● **WHAT TO DO**: The data should be written out in full, exactly as it stands, and the pictures dropped.

● **COLLECTED MATERIAL**:
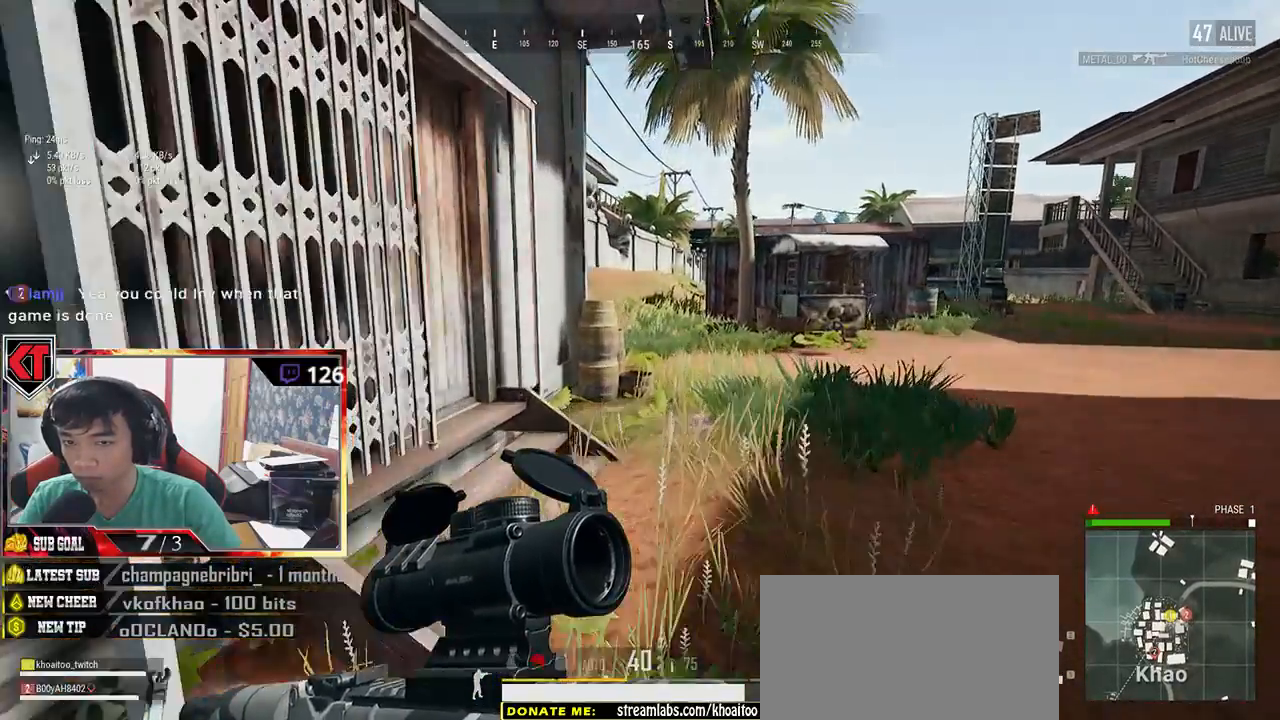
{"keys": ["a"], "mouse": [], "events": [[217, "shift", "up"], [317, "f", "down"], [434, "f", "up"], [434, "w", "up"], [500, "a", "down"]]}
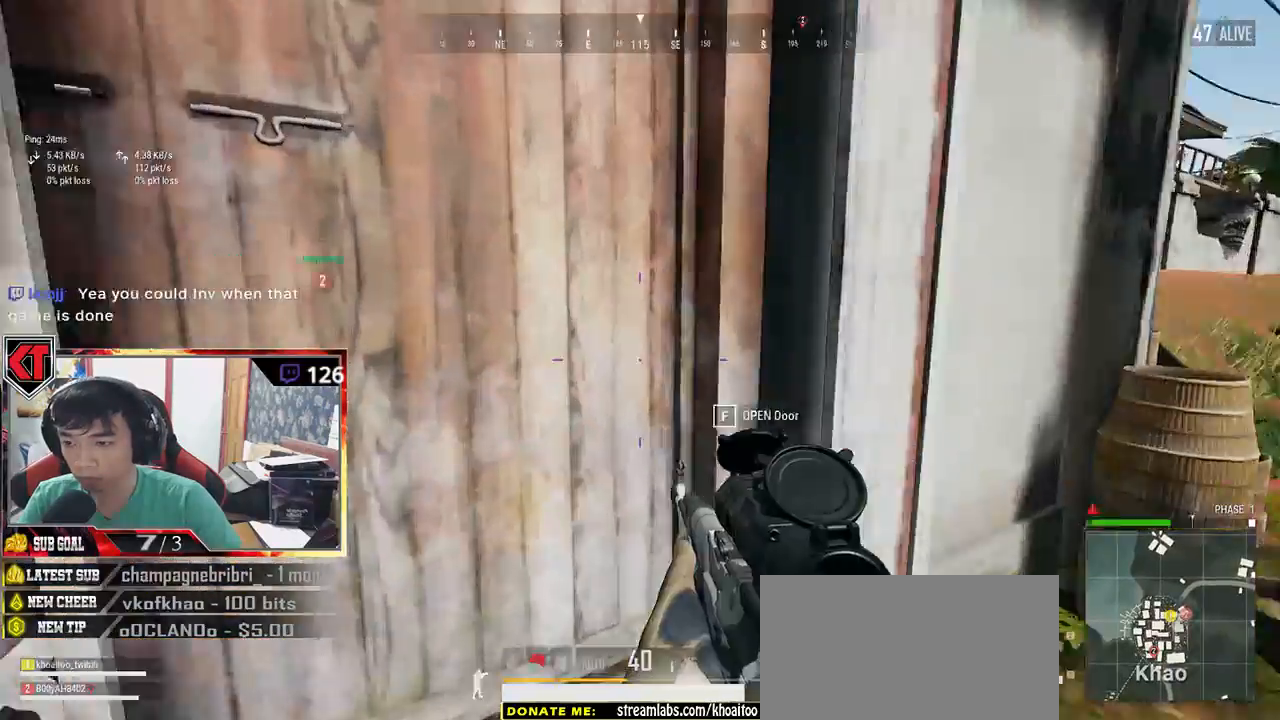
{"keys": ["f", "w"], "mouse": [], "events": [[184, "a", "up"], [184, "w", "down"], [500, "f", "down"]]}
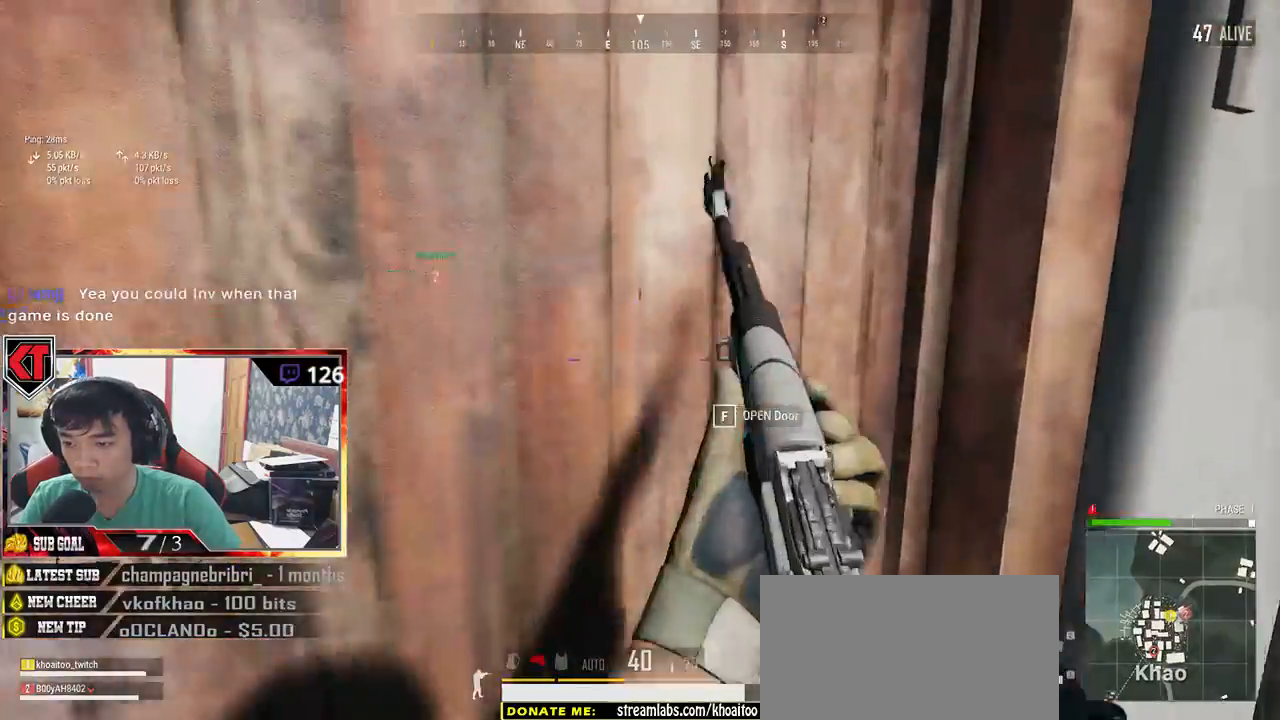
{"keys": ["w"], "mouse": [], "events": [[84, "f", "up"]]}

● **SOLUTION**:
{"keys": ["a"], "mouse": [], "events": [[217, "shift", "up"], [317, "f", "down"], [434, "f", "up"], [434, "w", "up"], [500, "a", "down"]]}
{"keys": ["f", "w"], "mouse": [], "events": [[184, "a", "up"], [184, "w", "down"], [500, "f", "down"]]}
{"keys": ["w"], "mouse": [], "events": [[84, "f", "up"]]}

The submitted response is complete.